**Data for processing:**
________________________________________

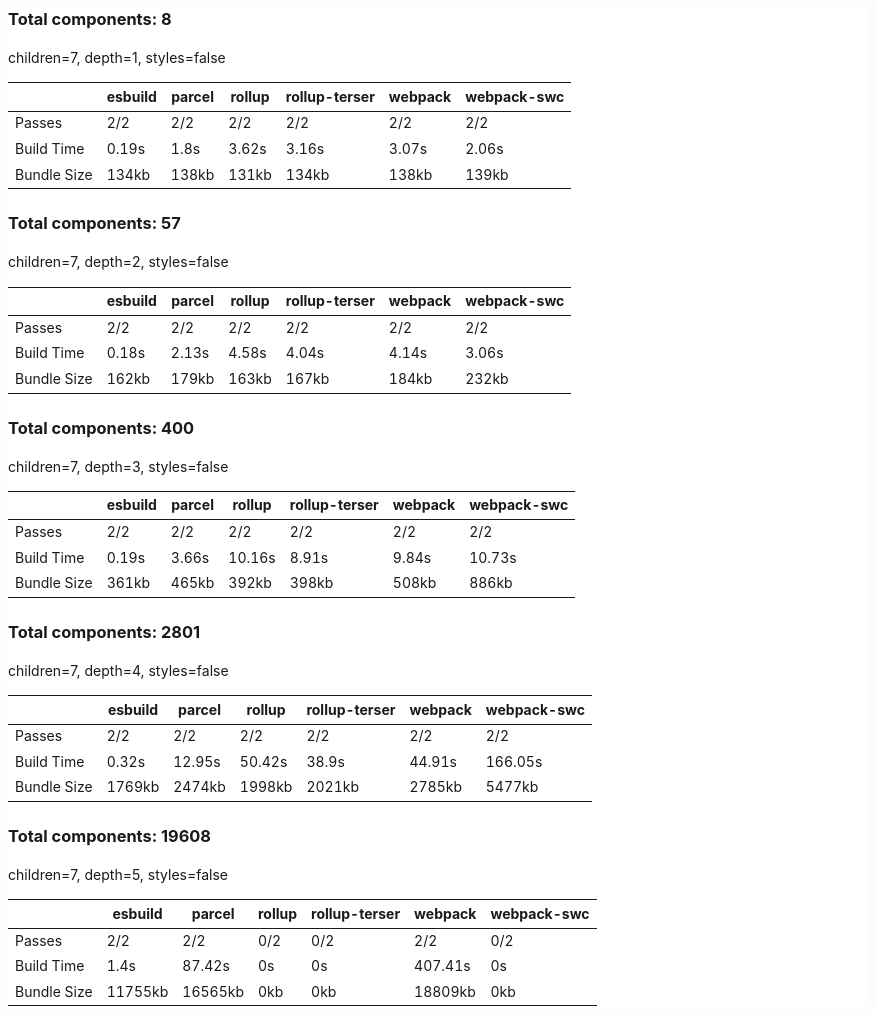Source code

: ### Total components: 8
children=7, depth=1, styles=false

||esbuild|parcel|rollup|rollup-terser|webpack|webpack-swc|
|---|---|---|---|---|---|---|
|Passes|2/2|2/2|2/2|2/2|2/2|2/2|
|Build Time|0.19s|1.8s|3.62s|3.16s|3.07s|2.06s|
|Bundle Size|134kb|138kb|131kb|134kb|138kb|139kb|

### Total components: 57
children=7, depth=2, styles=false

||esbuild|parcel|rollup|rollup-terser|webpack|webpack-swc|
|---|---|---|---|---|---|---|
|Passes|2/2|2/2|2/2|2/2|2/2|2/2|
|Build Time|0.18s|2.13s|4.58s|4.04s|4.14s|3.06s|
|Bundle Size|162kb|179kb|163kb|167kb|184kb|232kb|

### Total components: 400
children=7, depth=3, styles=false

||esbuild|parcel|rollup|rollup-terser|webpack|webpack-swc|
|---|---|---|---|---|---|---|
|Passes|2/2|2/2|2/2|2/2|2/2|2/2|
|Build Time|0.19s|3.66s|10.16s|8.91s|9.84s|10.73s|
|Bundle Size|361kb|465kb|392kb|398kb|508kb|886kb|

### Total components: 2801
children=7, depth=4, styles=false

||esbuild|parcel|rollup|rollup-terser|webpack|webpack-swc|
|---|---|---|---|---|---|---|
|Passes|2/2|2/2|2/2|2/2|2/2|2/2|
|Build Time|0.32s|12.95s|50.42s|38.9s|44.91s|166.05s|
|Bundle Size|1769kb|2474kb|1998kb|2021kb|2785kb|5477kb|

### Total components: 19608
children=7, depth=5, styles=false

||esbuild|parcel|rollup|rollup-terser|webpack|webpack-swc|
|---|---|---|---|---|---|---|
|Passes|2/2|2/2|0/2|0/2|2/2|0/2|
|Build Time|1.4s|87.42s|0s|0s|407.41s|0s|
|Bundle Size|11755kb|16565kb|0kb|0kb|18809kb|0kb|

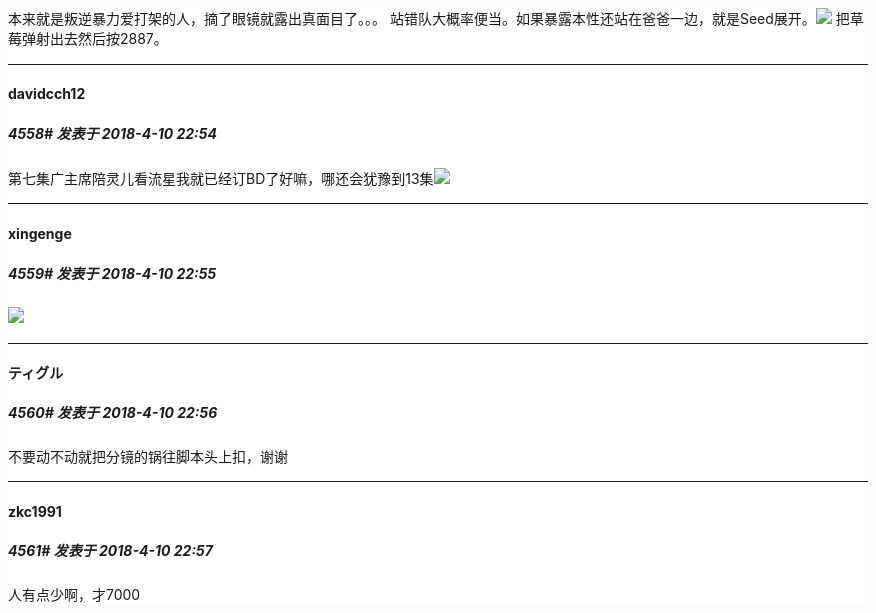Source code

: 
本来就是叛逆暴力爱打架的人，摘了眼镜就露出真面目了。。。</blockquote>
站错队大概率便当。如果暴露本性还站在爸爸一边，就是Seed展开。<img src="https://static.saraba1st.com/image/smiley/face2017/067.png" referrerpolicy="no-referrer"> 把草莓弹射出去然后按2887。







*****

####  davidcch12  
##### 4558#       发表于 2018-4-10 22:54




第七集广主席陪灵儿看流星我就已经订BD了好嘛，哪还会犹豫到13集<img src="https://static.saraba1st.com/image/smiley/face2017/001.png" referrerpolicy="no-referrer">







*****

####  xingenge  
##### 4559#       发表于 2018-4-10 22:55



<img src="http://wx2.sinaimg.cn/large/740ca5e5gy1fq7yb7yt73j20zr0m8k53.jpg" referrerpolicy="no-referrer">







*****

####  ティグル  
##### 4560#       发表于 2018-4-10 22:56




不要动不动就把分镜的锅往脚本头上扣，谢谢







*****

####  zkc1991  
##### 4561#       发表于 2018-4-10 22:57




人有点少啊，才7000

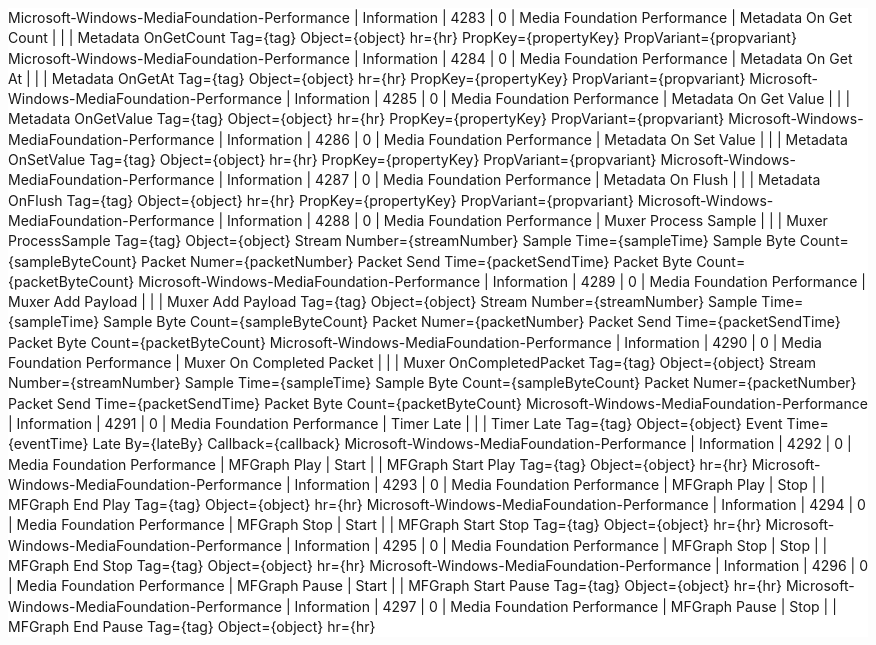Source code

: Microsoft-Windows-MediaFoundation-Performance  |  Information  |  4283      |  0        |  Media Foundation Performance                                     |  Metadata On Get Count                                      |           |                 |  Metadata OnGetCount Tag={tag} Object={object} hr={hr} PropKey={propertyKey} PropVariant={propvariant}
Microsoft-Windows-MediaFoundation-Performance  |  Information  |  4284      |  0        |  Media Foundation Performance                                     |  Metadata On Get At                                         |           |                 |  Metadata OnGetAt Tag={tag} Object={object} hr={hr} PropKey={propertyKey} PropVariant={propvariant}
Microsoft-Windows-MediaFoundation-Performance  |  Information  |  4285      |  0        |  Media Foundation Performance                                     |  Metadata On Get Value                                      |           |                 |  Metadata OnGetValue Tag={tag} Object={object} hr={hr} PropKey={propertyKey} PropVariant={propvariant}
Microsoft-Windows-MediaFoundation-Performance  |  Information  |  4286      |  0        |  Media Foundation Performance                                     |  Metadata On Set Value                                      |           |                 |  Metadata OnSetValue Tag={tag} Object={object} hr={hr} PropKey={propertyKey} PropVariant={propvariant}
Microsoft-Windows-MediaFoundation-Performance  |  Information  |  4287      |  0        |  Media Foundation Performance                                     |  Metadata On Flush                                          |           |                 |  Metadata OnFlush Tag={tag} Object={object} hr={hr} PropKey={propertyKey} PropVariant={propvariant}
Microsoft-Windows-MediaFoundation-Performance  |  Information  |  4288      |  0        |  Media Foundation Performance                                     |  Muxer Process Sample                                       |           |                 |  Muxer ProcessSample Tag={tag} Object={object} Stream Number={streamNumber} Sample Time={sampleTime} Sample Byte Count={sampleByteCount} Packet Numer={packetNumber} Packet Send Time={packetSendTime} Packet Byte Count={packetByteCount}
Microsoft-Windows-MediaFoundation-Performance  |  Information  |  4289      |  0        |  Media Foundation Performance                                     |  Muxer Add Payload                                          |           |                 |  Muxer Add Payload Tag={tag} Object={object} Stream Number={streamNumber} Sample Time={sampleTime} Sample Byte Count={sampleByteCount} Packet Numer={packetNumber} Packet Send Time={packetSendTime} Packet Byte Count={packetByteCount}
Microsoft-Windows-MediaFoundation-Performance  |  Information  |  4290      |  0        |  Media Foundation Performance                                     |  Muxer On Completed Packet                                  |           |                 |  Muxer OnCompletedPacket Tag={tag} Object={object} Stream Number={streamNumber} Sample Time={sampleTime} Sample Byte Count={sampleByteCount} Packet Numer={packetNumber} Packet Send Time={packetSendTime} Packet Byte Count={packetByteCount}
Microsoft-Windows-MediaFoundation-Performance  |  Information  |  4291      |  0        |  Media Foundation Performance                                     |  Timer Late                                                 |           |                 |  Timer Late Tag={tag} Object={object} Event Time={eventTime} Late By={lateBy} Callback={callback}
Microsoft-Windows-MediaFoundation-Performance  |  Information  |  4292      |  0        |  Media Foundation Performance                                     |  MFGraph Play                                               |  Start    |                 |  MFGraph Start Play Tag={tag} Object={object} hr={hr}
Microsoft-Windows-MediaFoundation-Performance  |  Information  |  4293      |  0        |  Media Foundation Performance                                     |  MFGraph Play                                               |  Stop     |                 |  MFGraph End Play Tag={tag} Object={object} hr={hr}
Microsoft-Windows-MediaFoundation-Performance  |  Information  |  4294      |  0        |  Media Foundation Performance                                     |  MFGraph Stop                                               |  Start    |                 |  MFGraph Start Stop Tag={tag} Object={object} hr={hr}
Microsoft-Windows-MediaFoundation-Performance  |  Information  |  4295      |  0        |  Media Foundation Performance                                     |  MFGraph Stop                                               |  Stop     |                 |  MFGraph End Stop Tag={tag} Object={object} hr={hr}
Microsoft-Windows-MediaFoundation-Performance  |  Information  |  4296      |  0        |  Media Foundation Performance                                     |  MFGraph Pause                                              |  Start    |                 |  MFGraph Start Pause Tag={tag} Object={object} hr={hr}
Microsoft-Windows-MediaFoundation-Performance  |  Information  |  4297      |  0        |  Media Foundation Performance                                     |  MFGraph Pause                                              |  Stop     |                 |  MFGraph End Pause Tag={tag} Object={object} hr={hr}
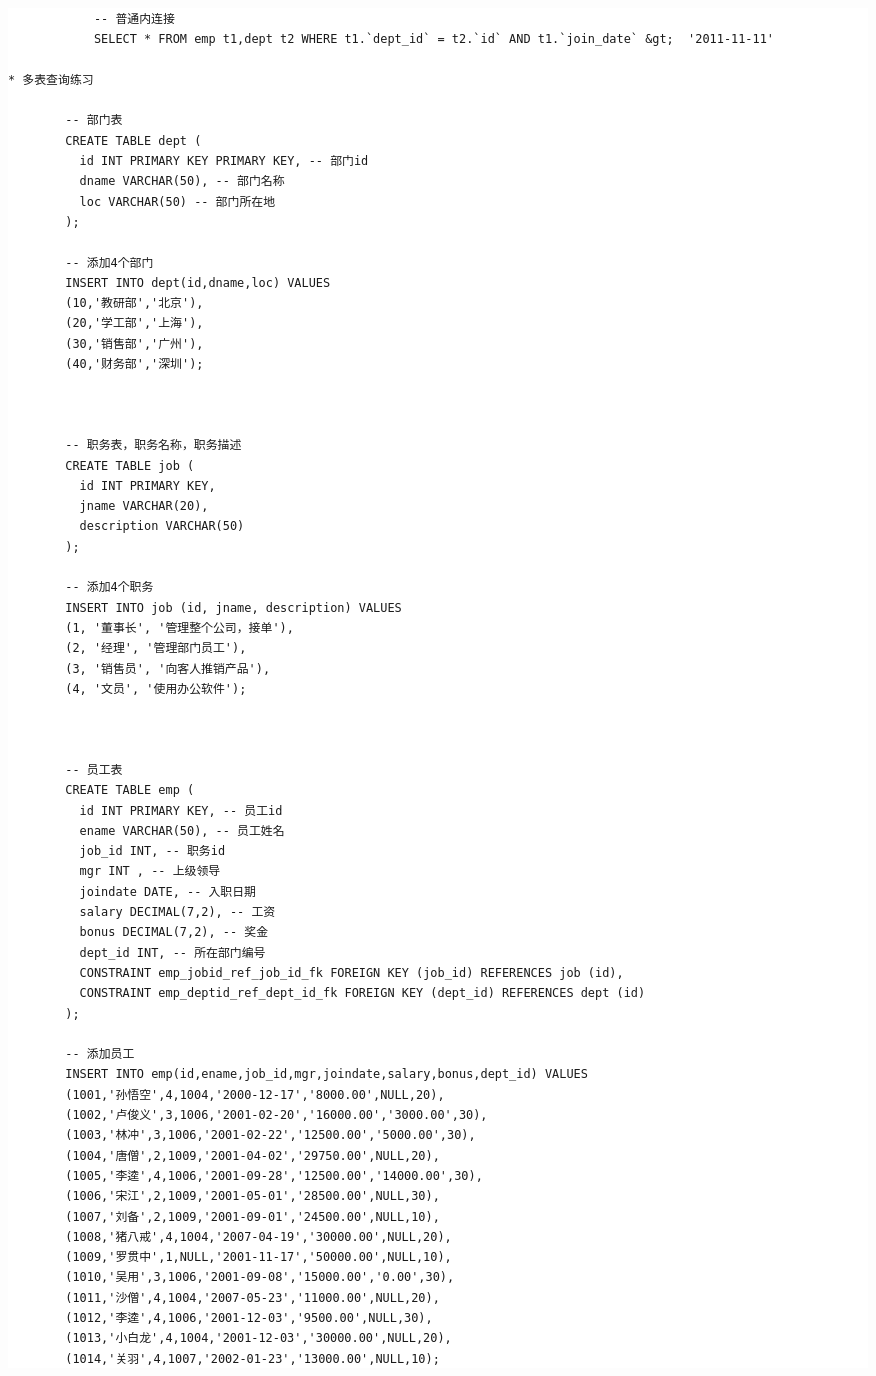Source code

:                -- 普通内连接
                SELECT * FROM emp t1,dept t2 WHERE t1.`dept_id` = t2.`id` AND t1.`join_date` &gt;  '2011-11-11'
    
    * 多表查询练习
    
            -- 部门表
            CREATE TABLE dept (
              id INT PRIMARY KEY PRIMARY KEY, -- 部门id
              dname VARCHAR(50), -- 部门名称
              loc VARCHAR(50) -- 部门所在地
            );
    
            -- 添加4个部门
            INSERT INTO dept(id,dname,loc) VALUES 
            (10,'教研部','北京'),
            (20,'学工部','上海'),
            (30,'销售部','广州'),
            (40,'财务部','深圳');
    
    
    
            -- 职务表，职务名称，职务描述
            CREATE TABLE job (
              id INT PRIMARY KEY,
              jname VARCHAR(20),
              description VARCHAR(50)
            );
    
            -- 添加4个职务
            INSERT INTO job (id, jname, description) VALUES
            (1, '董事长', '管理整个公司，接单'),
            (2, '经理', '管理部门员工'),
            (3, '销售员', '向客人推销产品'),
            (4, '文员', '使用办公软件');
    
    
    
            -- 员工表
            CREATE TABLE emp (
              id INT PRIMARY KEY, -- 员工id
              ename VARCHAR(50), -- 员工姓名
              job_id INT, -- 职务id
              mgr INT , -- 上级领导
              joindate DATE, -- 入职日期
              salary DECIMAL(7,2), -- 工资
              bonus DECIMAL(7,2), -- 奖金
              dept_id INT, -- 所在部门编号
              CONSTRAINT emp_jobid_ref_job_id_fk FOREIGN KEY (job_id) REFERENCES job (id),
              CONSTRAINT emp_deptid_ref_dept_id_fk FOREIGN KEY (dept_id) REFERENCES dept (id)
            );
    
            -- 添加员工
            INSERT INTO emp(id,ename,job_id,mgr,joindate,salary,bonus,dept_id) VALUES 
            (1001,'孙悟空',4,1004,'2000-12-17','8000.00',NULL,20),
            (1002,'卢俊义',3,1006,'2001-02-20','16000.00','3000.00',30),
            (1003,'林冲',3,1006,'2001-02-22','12500.00','5000.00',30),
            (1004,'唐僧',2,1009,'2001-04-02','29750.00',NULL,20),
            (1005,'李逵',4,1006,'2001-09-28','12500.00','14000.00',30),
            (1006,'宋江',2,1009,'2001-05-01','28500.00',NULL,30),
            (1007,'刘备',2,1009,'2001-09-01','24500.00',NULL,10),
            (1008,'猪八戒',4,1004,'2007-04-19','30000.00',NULL,20),
            (1009,'罗贯中',1,NULL,'2001-11-17','50000.00',NULL,10),
            (1010,'吴用',3,1006,'2001-09-08','15000.00','0.00',30),
            (1011,'沙僧',4,1004,'2007-05-23','11000.00',NULL,20),
            (1012,'李逵',4,1006,'2001-12-03','9500.00',NULL,30),
            (1013,'小白龙',4,1004,'2001-12-03','30000.00',NULL,20),
            (1014,'关羽',4,1007,'2002-01-23','13000.00',NULL,10);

________________________________________

**Work request:**
Only the lines above starting at the line that holds "Metadata On Get At" and ending at the line that holds "Metadata On Flush" are to be repeated, exactly and in full.

**Result of this exercise:**
Microsoft-Windows-MediaFoundation-Performance  |  Information  |  4284      |  0        |  Media Foundation Performance                                     |  Metadata On Get At                                         |           |                 |  Metadata OnGetAt Tag={tag} Object={object} hr={hr} PropKey={propertyKey} PropVariant={propvariant}
Microsoft-Windows-MediaFoundation-Performance  |  Information  |  4285      |  0        |  Media Foundation Performance                                     |  Metadata On Get Value                                      |           |                 |  Metadata OnGetValue Tag={tag} Object={object} hr={hr} PropKey={propertyKey} PropVariant={propvariant}
Microsoft-Windows-MediaFoundation-Performance  |  Information  |  4286      |  0        |  Media Foundation Performance                                     |  Metadata On Set Value                                      |           |                 |  Metadata OnSetValue Tag={tag} Object={object} hr={hr} PropKey={propertyKey} PropVariant={propvariant}
Microsoft-Windows-MediaFoundation-Performance  |  Information  |  4287      |  0        |  Media Foundation Performance                                     |  Metadata On Flush                                          |           |                 |  Metadata OnFlush Tag={tag} Object={object} hr={hr} PropKey={propertyKey} PropVariant={propvariant}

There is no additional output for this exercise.